Василиса села на свое место. Я раздраженно тыкал и тыкал пальцем в потные цифры. Опять глухо. Подняв взгляд на хозяйку, увидел, что она все же не удержалась — в глазах у нее заискрился всепонимающий женский взгляд. Мол, суетись, прыгай, улетай, а я ведь все равно лучше всех знаю, что тебе надо. Вот ведь, даже не подозревает, что со мной происходит, а ведет себя так, будто знает. Все-таки бабы дуры, даже самые лучшие специалистки по церковному расколу.
Визитка!
Как я мог забыть! Рванулся рукой во внутренний карман. Стал выкладывать на чистенькую скатерть затертые бумажки, квитанции, две сторублевых бумажки, ключи, пуговица, пятисотрублевая бумажка…
— Ты хочешь мне заплатить за чай?
Нашел.
— Извини, Вася, видимо, я…
— Да я поняла.
— Понимаю, плохо поступаю, поматросил и бросил, — что я, дурак, несу! — Только в другом смысле, конечно.
— Разумеется, езжай, хотя быть просто перевалочной станцией для тебя немного обидно.
— Прости.
— Езжай. Только, знаешь, ерундой занимаешься. Я имею в виду — сходи ты просто в церковь. К нормальному, обычному батюшке. Никого ты своими «наблюдениями» там не удивишь. Поверь, они такое видели и слышали… Настолько все яснее станет. А потом, скоро Великий пост, это вообще надобно бы все сделать, ты же крещеный.
Да, сказал я себе, как будто делая открытие, я ведь действительно крещеный. Баба Доня таскала меня тайком от партийной матери в неизвестную мне церковку. Только, боюсь, не та ли это, что снималась потом в фильме «Вий».
Уже обуваясь в прихожей, я благодарил Василису за хороший совет. А и в самом деле, если уж я весь такой апокалиптический сделался, то куда же еще бежать, как не к спецам по этой проблеме.
Всю дорогу к Пятиплахову я всерьез размышлял над словами Василисы. Да что это я в самом деле не русский, что ли человек? Не только крещен, но и вообще отношусь с большим уважением. Хочу, чтобы потом, после всего, конечно же отпели. Ничем антиклерикальным не болен. Понимаю, почему громят выставки «Осторожно — религия!» И сытые попы меня нисколько не раздражают. Не пойдет нормальный человек душу открывать к худому, хворому, безбородому. Какое к нему доверие, если ему здоровье даже не даровано. И даже когда машут кадилом вокруг «мерседеса» — «освящается колесница сия», не воротит с души. Почему-то я всегда вспоминаю в таких случаях, как в детстве прятал новую игрушку на ночь под подушку. Для владельца «мерседеса» эта процедура вроде второй подушки безопасности. А за то, что куплена «колесница» на взятки, кадило не отвечает.
Но вот что вызывает сомнение — процедура: как подойти, что сказать? Я даже на Пасху одним крестным ходом ограничиваюсь, да и то как зевака, со стороны.
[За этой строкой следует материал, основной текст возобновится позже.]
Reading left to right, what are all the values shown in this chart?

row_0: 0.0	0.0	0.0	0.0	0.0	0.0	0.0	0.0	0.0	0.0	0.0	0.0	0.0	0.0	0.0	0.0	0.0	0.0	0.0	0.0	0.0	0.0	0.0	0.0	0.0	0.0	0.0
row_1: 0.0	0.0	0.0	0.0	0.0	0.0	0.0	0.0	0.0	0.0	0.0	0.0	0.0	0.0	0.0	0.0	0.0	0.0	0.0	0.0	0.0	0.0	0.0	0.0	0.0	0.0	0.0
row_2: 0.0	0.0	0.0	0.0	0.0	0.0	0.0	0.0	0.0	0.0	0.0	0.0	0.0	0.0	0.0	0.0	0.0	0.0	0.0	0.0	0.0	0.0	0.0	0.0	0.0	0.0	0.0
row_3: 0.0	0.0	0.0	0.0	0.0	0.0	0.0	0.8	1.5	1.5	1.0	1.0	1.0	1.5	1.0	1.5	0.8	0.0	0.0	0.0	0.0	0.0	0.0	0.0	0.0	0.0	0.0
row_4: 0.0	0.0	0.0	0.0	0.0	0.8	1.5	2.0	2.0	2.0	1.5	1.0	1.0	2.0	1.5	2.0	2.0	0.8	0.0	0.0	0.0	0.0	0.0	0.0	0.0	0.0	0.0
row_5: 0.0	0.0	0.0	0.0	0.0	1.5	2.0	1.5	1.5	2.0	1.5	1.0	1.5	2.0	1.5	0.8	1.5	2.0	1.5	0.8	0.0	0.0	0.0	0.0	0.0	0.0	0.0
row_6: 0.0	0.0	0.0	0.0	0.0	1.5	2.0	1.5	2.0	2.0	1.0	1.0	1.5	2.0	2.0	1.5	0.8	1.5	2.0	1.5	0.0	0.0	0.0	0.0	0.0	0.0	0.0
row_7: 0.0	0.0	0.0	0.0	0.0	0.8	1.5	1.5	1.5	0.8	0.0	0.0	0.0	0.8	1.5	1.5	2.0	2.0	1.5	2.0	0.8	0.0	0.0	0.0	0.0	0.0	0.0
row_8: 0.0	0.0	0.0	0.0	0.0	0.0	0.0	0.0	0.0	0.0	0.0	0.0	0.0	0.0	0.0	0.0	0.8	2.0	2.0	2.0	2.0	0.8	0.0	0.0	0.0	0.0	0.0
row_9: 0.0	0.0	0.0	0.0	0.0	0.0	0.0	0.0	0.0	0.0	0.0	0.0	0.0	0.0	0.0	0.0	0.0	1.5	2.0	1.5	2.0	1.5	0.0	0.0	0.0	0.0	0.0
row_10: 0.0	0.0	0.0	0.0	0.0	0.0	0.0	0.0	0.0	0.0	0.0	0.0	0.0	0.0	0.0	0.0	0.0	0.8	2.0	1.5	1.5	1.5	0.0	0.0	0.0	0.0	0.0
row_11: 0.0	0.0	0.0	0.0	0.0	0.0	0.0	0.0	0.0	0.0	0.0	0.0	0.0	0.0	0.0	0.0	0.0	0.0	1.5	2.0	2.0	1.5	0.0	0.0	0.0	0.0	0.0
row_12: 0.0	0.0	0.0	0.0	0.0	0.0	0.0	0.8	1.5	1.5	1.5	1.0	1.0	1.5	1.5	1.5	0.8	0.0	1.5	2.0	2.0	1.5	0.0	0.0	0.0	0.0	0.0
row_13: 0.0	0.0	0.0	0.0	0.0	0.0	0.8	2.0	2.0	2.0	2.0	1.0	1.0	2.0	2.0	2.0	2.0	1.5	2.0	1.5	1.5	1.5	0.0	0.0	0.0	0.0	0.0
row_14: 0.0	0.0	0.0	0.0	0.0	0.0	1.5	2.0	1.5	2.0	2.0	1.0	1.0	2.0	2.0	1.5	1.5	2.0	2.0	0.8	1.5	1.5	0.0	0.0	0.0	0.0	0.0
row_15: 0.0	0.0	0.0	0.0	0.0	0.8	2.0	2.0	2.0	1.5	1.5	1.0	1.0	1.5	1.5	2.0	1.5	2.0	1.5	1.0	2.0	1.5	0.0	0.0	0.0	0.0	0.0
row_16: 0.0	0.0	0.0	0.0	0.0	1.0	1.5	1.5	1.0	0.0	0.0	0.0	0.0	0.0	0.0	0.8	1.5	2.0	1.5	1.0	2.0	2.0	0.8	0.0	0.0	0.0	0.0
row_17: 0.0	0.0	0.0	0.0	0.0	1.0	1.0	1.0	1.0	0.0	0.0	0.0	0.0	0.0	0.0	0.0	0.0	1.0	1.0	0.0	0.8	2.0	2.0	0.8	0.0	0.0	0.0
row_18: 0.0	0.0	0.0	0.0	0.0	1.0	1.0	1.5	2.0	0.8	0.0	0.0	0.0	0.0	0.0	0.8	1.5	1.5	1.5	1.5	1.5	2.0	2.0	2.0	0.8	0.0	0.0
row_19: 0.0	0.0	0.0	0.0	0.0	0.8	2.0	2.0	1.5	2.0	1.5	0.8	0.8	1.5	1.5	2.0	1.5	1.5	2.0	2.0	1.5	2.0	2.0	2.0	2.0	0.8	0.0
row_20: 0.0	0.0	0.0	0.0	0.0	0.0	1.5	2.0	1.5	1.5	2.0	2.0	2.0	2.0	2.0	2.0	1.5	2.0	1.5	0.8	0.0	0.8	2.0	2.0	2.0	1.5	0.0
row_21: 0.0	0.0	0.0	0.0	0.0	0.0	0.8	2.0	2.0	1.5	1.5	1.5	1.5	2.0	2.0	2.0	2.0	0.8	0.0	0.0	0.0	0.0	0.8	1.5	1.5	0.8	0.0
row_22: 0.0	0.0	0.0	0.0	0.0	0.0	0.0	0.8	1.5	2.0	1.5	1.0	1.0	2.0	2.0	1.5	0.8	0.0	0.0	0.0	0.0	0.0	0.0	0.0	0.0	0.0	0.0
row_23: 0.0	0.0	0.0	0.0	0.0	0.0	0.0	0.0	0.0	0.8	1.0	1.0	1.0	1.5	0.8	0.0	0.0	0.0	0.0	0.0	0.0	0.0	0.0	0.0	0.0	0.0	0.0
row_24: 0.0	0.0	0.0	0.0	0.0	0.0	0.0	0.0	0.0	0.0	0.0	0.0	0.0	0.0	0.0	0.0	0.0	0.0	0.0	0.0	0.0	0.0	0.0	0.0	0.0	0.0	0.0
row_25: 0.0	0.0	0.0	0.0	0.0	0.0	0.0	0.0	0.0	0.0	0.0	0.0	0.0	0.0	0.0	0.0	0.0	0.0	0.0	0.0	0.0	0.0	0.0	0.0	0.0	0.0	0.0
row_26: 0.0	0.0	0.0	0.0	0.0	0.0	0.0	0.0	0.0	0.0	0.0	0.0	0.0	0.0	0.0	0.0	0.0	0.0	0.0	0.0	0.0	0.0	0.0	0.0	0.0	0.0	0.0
Крещусь, конечно, и «воистину воскресе» кричу, причем с искренней, хотя и с несколько неконкретной, как бы двоюродной радостью. Как будто замечательное событие произошло в семье хороших моих друзей, но все же не в моей. Понятно, что бесы меня крутят, и даже за спиритическим столом меня не опознали как совершенно чужого.
Любимый мой герой — император Константин. Империю крестил, а сам тянул до самого последнего момента, до смертного одра. С крещением отпускаются все грехи, и он хотел, сходя в могилу, разом списать всю грязь, что неизбежно накапливается за профессиональную жизнь любым правителем. И нырнуть на тот свет чистеньким.
И это, конечно, все суетное, бесовское. Голове дано выдумывать, вот она и старается.
* * *Уже в лифте я понял, что попал в серьезное место. Кабина отделана под дорогое дерево, а может, и самим этим деревом. В стене — экран, в верхнем углу явно работающая видеокамера. Если приплюсовать двоих замедленных, очень внимательных поджарых молодых людей в черных костюмах, что впустили меня с улицы вполне достаточно, чтобы внутренне подобраться.